A method for extracting stents in medical images is already known from the publication entitled “Deformable Boundary Detection of Stents in Angiographic Images”, by Ioannis Kompatsiaris et alii, in IEEE TRANSACTIONS ON MEDICAL IMAGING, VOL. 19, No. 6, JUNE 2000, pages 652-662. This document describes an image processing method for deformable boundary detection of medical tools, called stents, in angiographic images. A stent is a surgical stainless steel coil that is placed in a coronary in order to improve blood circulation in regions where a stenosis has appeared. A stenosis is a narrowing of the coronary. When a stenosis is identified in a coronary of a patient, a procedure Percutaneous Transluminal Coronary Angioplasty (PTCA) may be prescribed. A basic idea of PTCA is to position a monorail with a small inflatable balloon within the narrowed section of the coronary. The balloon is inflated in order to push outwards the wall of the narrowed coronary. This process reduces the narrowing until it no longer interferes with the blood flow. The balloon is then deflated and removed from the coronary. In order to avoid re-stenosis to occur in the previously stenosed region of the coronary, said process is often followed by a stent implantation performed in said region. The stent is introduced in the coronary using another balloon monorail. The stent is wrapped tightly around the second balloon attached to the monorail. Once this second balloon tipped monorail is positioned into said region of the coronary, the balloon is inflated. The deployment of the balloon causes the stent to expand, pressing it against the coronary wall. Then, the balloon and monorail are removed, while the stent, once expanded, can be considered as a permanent implant. This stent acts like a scaffold keeping the coronary lumen open and allowing normal blood flow to occur through the coronary. Stent placement helps many patients avoid emergency heart bypass interventions and/or heart attacks.

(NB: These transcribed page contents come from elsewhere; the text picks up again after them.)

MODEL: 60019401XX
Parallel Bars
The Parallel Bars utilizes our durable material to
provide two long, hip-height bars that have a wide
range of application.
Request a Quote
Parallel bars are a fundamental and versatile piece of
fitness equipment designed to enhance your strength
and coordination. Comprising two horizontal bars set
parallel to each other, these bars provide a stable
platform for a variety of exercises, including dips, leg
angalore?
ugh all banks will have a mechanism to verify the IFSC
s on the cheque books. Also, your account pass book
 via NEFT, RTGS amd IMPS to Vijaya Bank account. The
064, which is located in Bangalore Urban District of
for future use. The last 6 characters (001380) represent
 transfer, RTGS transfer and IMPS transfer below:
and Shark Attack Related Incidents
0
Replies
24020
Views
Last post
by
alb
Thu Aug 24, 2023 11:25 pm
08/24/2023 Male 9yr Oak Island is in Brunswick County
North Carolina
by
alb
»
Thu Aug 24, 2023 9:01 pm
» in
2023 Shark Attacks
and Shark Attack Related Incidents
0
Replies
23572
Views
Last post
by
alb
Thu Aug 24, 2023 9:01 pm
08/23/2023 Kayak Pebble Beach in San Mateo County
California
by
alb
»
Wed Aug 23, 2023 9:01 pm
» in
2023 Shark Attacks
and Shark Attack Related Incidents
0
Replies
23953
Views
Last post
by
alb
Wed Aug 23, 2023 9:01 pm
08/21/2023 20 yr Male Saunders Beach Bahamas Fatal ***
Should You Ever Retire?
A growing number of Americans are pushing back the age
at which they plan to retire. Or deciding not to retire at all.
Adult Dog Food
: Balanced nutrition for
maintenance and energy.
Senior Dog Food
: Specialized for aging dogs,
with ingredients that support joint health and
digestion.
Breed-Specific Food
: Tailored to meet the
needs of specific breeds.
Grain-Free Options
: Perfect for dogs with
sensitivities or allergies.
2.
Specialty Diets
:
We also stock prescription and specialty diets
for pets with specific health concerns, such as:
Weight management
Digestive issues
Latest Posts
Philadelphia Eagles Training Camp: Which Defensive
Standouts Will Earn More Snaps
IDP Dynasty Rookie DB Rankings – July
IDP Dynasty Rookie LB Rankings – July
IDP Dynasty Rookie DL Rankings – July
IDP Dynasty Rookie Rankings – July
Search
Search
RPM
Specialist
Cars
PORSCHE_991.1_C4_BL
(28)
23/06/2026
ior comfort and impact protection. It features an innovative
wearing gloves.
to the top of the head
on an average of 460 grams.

The method that is disclosed in the cited publication is focused on visibility of the stent after stent deployment in the angiographic images. It comprises the steps of forming 3D models of stents; deriving a set of 2D models using perspective rules; matching said 2D models with real angiographic images in a training phase; roughly detecting a stent in an angiographic image using the set of 2D models and maximum likelihood criteria; refining the borders of the roughly detected stent using an active contour model.
A drawback of said method is that the calculation load is too heavy for real time processing of a sequence of images in the intervention phase of stent implantation. Another drawback is that it does not provide the robustness and accuracy now required for stent implantation, as checked in a control step of stent positioning.